Bridging the gap between industry and academia in computing science through Chaos Engineering

Yury Niño
5 min readDec 24, 2024

--

There is a lot of discussion about the gaps between industry and academia and the potential solutions to resolve it. Some authors [SPanicker] [Dunne] [Vakaloudis] have documented several causes, among these: different mindset and goals, industry requires short-range results whereas the academic has a long-range perspective; the innovation level, industry prefers solutions with a low risk, whereas academia is interested in creating new solutions with a high innovation rate and costs management the industry is mainly concerned with costs, whereas the academia is mainly interested in the prestige and recognition.

For this reason, an integration of them require effort from both sides: the academy must produce results in a form that can be used by the industry and the industry is in the obligation of investing in innovation and research. This collaboration will allow to identify issues that are ahead of what the industry requires, to obtain funding from industrial sources such as government, finances, energetic and digital business and to open positions for academics and people with doctorates in the countries.

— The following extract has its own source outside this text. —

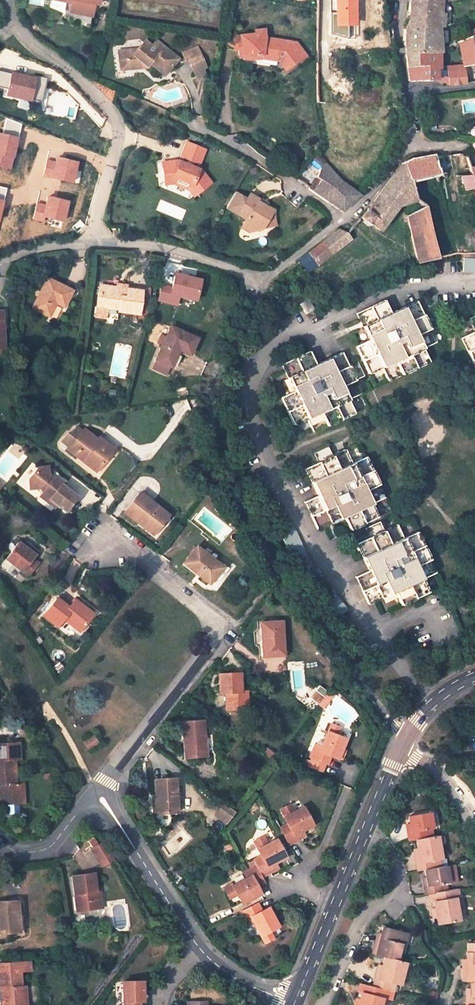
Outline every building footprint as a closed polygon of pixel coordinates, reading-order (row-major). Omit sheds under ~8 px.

Accordingly, the question for the universities is: How to establish a research plan to satisfies both industry and academic requirements? There are several approaches which could answer this question, so it is necessary to face one at once. However, the focus of this article is other: proposing the application of the scientific method and the experimentation in the resolution of one known industrial problem: the development of resilient systems.

The scientific method is a standardized way of making observations, gathering data, forming theories, testing predictions, and interpreting results. The scientific method applies rigorous and structured methodologies based in the characterization of a problem, the definition of hypothesis and the prediction of results through the observation and experimentation [Wright].

Some experts realized that the scientific method offered a complete framework for building more resilient systems. They create a new field of study known as Chaos Engineering, which purposes triggering failures intentionally in a controlled way. These controlled failures allow deal with the errors before they occur in production.

In the following sections there are a description of the Chaos Engineering, its principles and strategies, the challenges that must faced, the solutions adopted by the computer and how the University should begin with the formation of chaos engineers, propose the creation of research groups and looks extension programs which allow obtaining fundings from the industry interested in deploy more resilient systems.

Chaos Engineering: its history, principles, and practices

A resilient system is a highly available and durable system. The resilient systems can maintain an acceptable level of service in the face of failure. Chaos Engineering allows to build more resilient systems. This edge of the engineering is the discipline of experimenting on a distributed system in order to build confidence in the capability to withstand turbulent conditions in production”. The goal of Chaos Engineering is to generate new information about how systems reacts when their individual components fail. Through the conduction of experiments, the Chaos Engineering allows to study the behaviour of distributed systems, address their weaknesses proactively and anticipate the actions for solving them developing reactive processes that currently dominate most incident response models.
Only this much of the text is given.